Oculus chief scientist Michael Abrash, known for his work in high-end graphics, performance programming and virtual reality, will kick off the 139th AES International Convention in New York City on Thursday 29 October with his keynote speech, entitled Virtual Reality, Audio and the Future.
“Michael’s address is a great opportunity to bring awareness of VR to the audio community,” says AES 139 co-chairman Jim Anderson. “In the future, audio will contribute to this field in ways that we can only presently imagine.”
Oculus’s Rift headset, which the AES says is “poised to transform gaming, storytelling, film and much more”, can be paired with an immersive audio feed to simulate a true virtual-reality world. At last year’s Commonwealth Games in Glasgow (see PSNEurope July 2014) a Rift and four-capsule Soundfield microphone array deployed by BBC R&D gave viewers the sensation of “being transported inside the stadium and being part of the crowd”.
Returning to the convention for a second year is the Live Sound Expo (LSE), held in association with PSNEurope’s sister magazine, US-based Pro Sound News, which offers expert advice to the live sound engineers who make up 25 per cent of AES Convention attendees. With an emphasis on practical applications – from touring and theatre sound to installed sound and houses of worship – the LSE will address topics including the changing state of wireless audio; virtual soundchecks and networking; and console and microphone design and use.
The second Live Sound Expo will be broken up topically across the convention’s three days into a ‘Broadway day’, ‘house of worship sound/fixed install day’ and ‘tour sound day’, each with dedicated presentation and panel programmes.
Complementing the Live Sound Expo is the ever-popular Project Studio Expo (PSE).
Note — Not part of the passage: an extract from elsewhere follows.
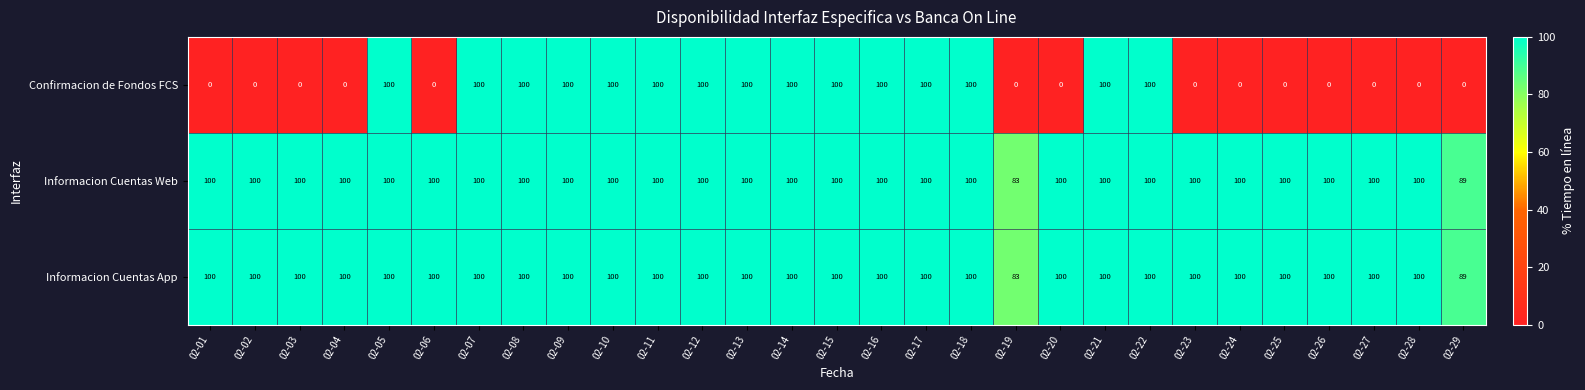

The Informacion Cuentas Web series shows 83 at 02-19. True or false?

True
Presented in association with Sound on Sound magazine and sponsors Genelec, Neumann and Prism Sound, the PSE offers attendees the chance to connect with their peers and get hands-on experience with the latest tools and techniques in audio engineering and production.
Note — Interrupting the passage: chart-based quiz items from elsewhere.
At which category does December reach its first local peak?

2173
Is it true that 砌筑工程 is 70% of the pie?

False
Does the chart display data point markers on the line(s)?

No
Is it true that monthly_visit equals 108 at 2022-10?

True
Topics covered include ‘making the most of your studio purchasing budget’, ‘the five most common recording mistakes’, ‘personal networking for the audio professional’ and ‘building and developing a career’, and Prism will present its Mic to Monitor workshop series, which aims to “dispel the many myths surrounding the recording process” (see PSNTraining, PSNEurope August 2015).
AES 139 is also slated to host “the most in-depth technical programme of the year for audio professionals” in the form of four days of workshops, tutorials, paper sessions, career development events and more covering recording and production, live sound, broadcast and streaming, mixing and mastering, game audio and systems integration.
Research papers this year will tackle forensic audio, cinema sound, sound reinforcement and spatial audio, while there will be tutorials on interactive music, microphone techniques, AES67 interoperability, intellectual property and the impressively specific ‘low-frequency behaviour in small high-accuracy listening environments’.
Mark Frink, a veteran live sound engineer, writer and Live Sound Expo host, says: “AES in New York was where I introduced a live sound loudspeaker networking users group in 1987 at the 83rd Convention, and it has always been a destination for professional live sound. [The AES Convention] is the only pro-audio trade show to address standards and professional papers, while showcasing demo rooms and new products.”
“This year’s AES Convention programme is set to be one of the largest and most in-depth in recent years,” adds Jim Anderson. “The committee has put together a very timely and important set of presentations for our return to New York City with the hope of reaching every attendee on a level that inspires and enlightens them. Once again, our convention will serve as the hub of professional audio ideas and innovations for the international community.”
The 139th Audio Engineering Society Convention will take place on 29 October–1 November at the Jacob Javits Center (pictured) in New York City.